Verwendungsbeispiele
"Mitten im Erzählen komm i ins Stocken, weil mir das Wort fehlt, und alle schauen, als würd i grad neu gestartet werden."
"Das Gespräch kam ins Stocken, als das heikle Thema Geld auf den Tisch kam, und keiner wusste recht weiter."
"Bei der Präsentation bin ich kurz ins Stocken gekommen, weil mein Kopf genau in dem Moment einfach auf Standbild geschaltet hat."
"Er wollte ganz locker antworten, ist dann aber übel ins Stocken gekommen, als sie nach Details gefragt hat."
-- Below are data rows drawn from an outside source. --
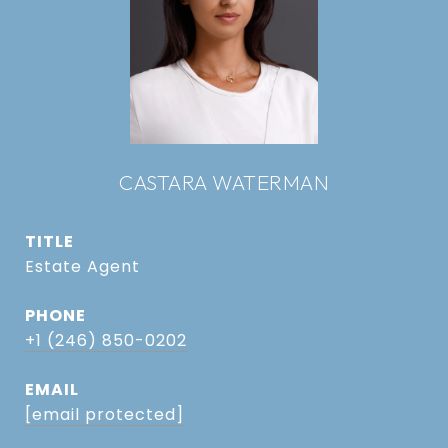
CASTARA WATERMAN
TITLE
Estate Agent
PHONE
+1 (246) 850-0202
EMAIL
[email protected]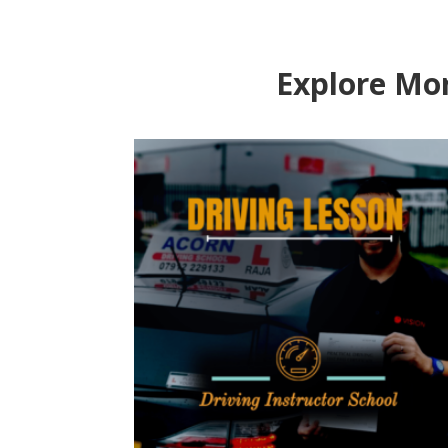
Explore Mor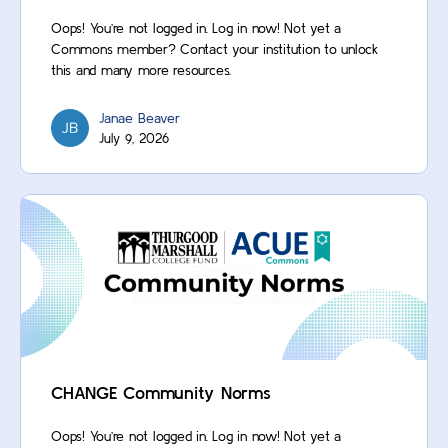
Oops! You’re not logged in. Log in now! Not yet a
Commons member? Contact your institution to unlock
this and many more resources.
Janae Beaver
July 9, 2026
CHANGE Community Norms
Oops! You’re not logged in. Log in now! Not yet a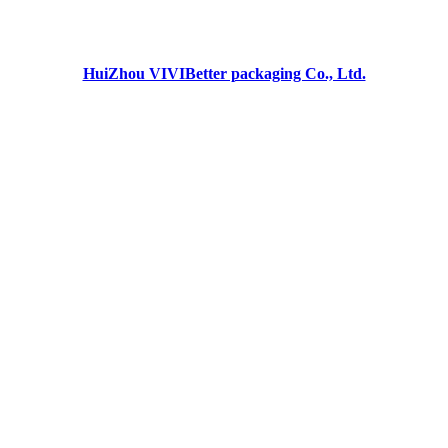
HuiZhou VIVIBetter packaging Co., Ltd.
"Ich war voll im Film und dann fragst du eine Mini-Detailfrage und zack, ich komm komplett ins Stocken."
Etwas zu sagen?
Bearbeite, korrigiere oder erzähl uns etwas. Wir prüfen es und, wenn es echt ist, siehst du es mit deinem Namen übernommen.
Woher es kommt
Die Wendung kommt ganz normal vom Verb stocken. Das heißt schon lange so viel wie ruckeln, stoppen oder nicht mehr flüssig weiterlaufen. Darum können im Deutschen nicht nur Motoren oder Abläufe stocken, sondern auch Gespräche, Gedanken oder Sätze. Ins Stocken kommen meint genau diesen kurzen Holpermoment.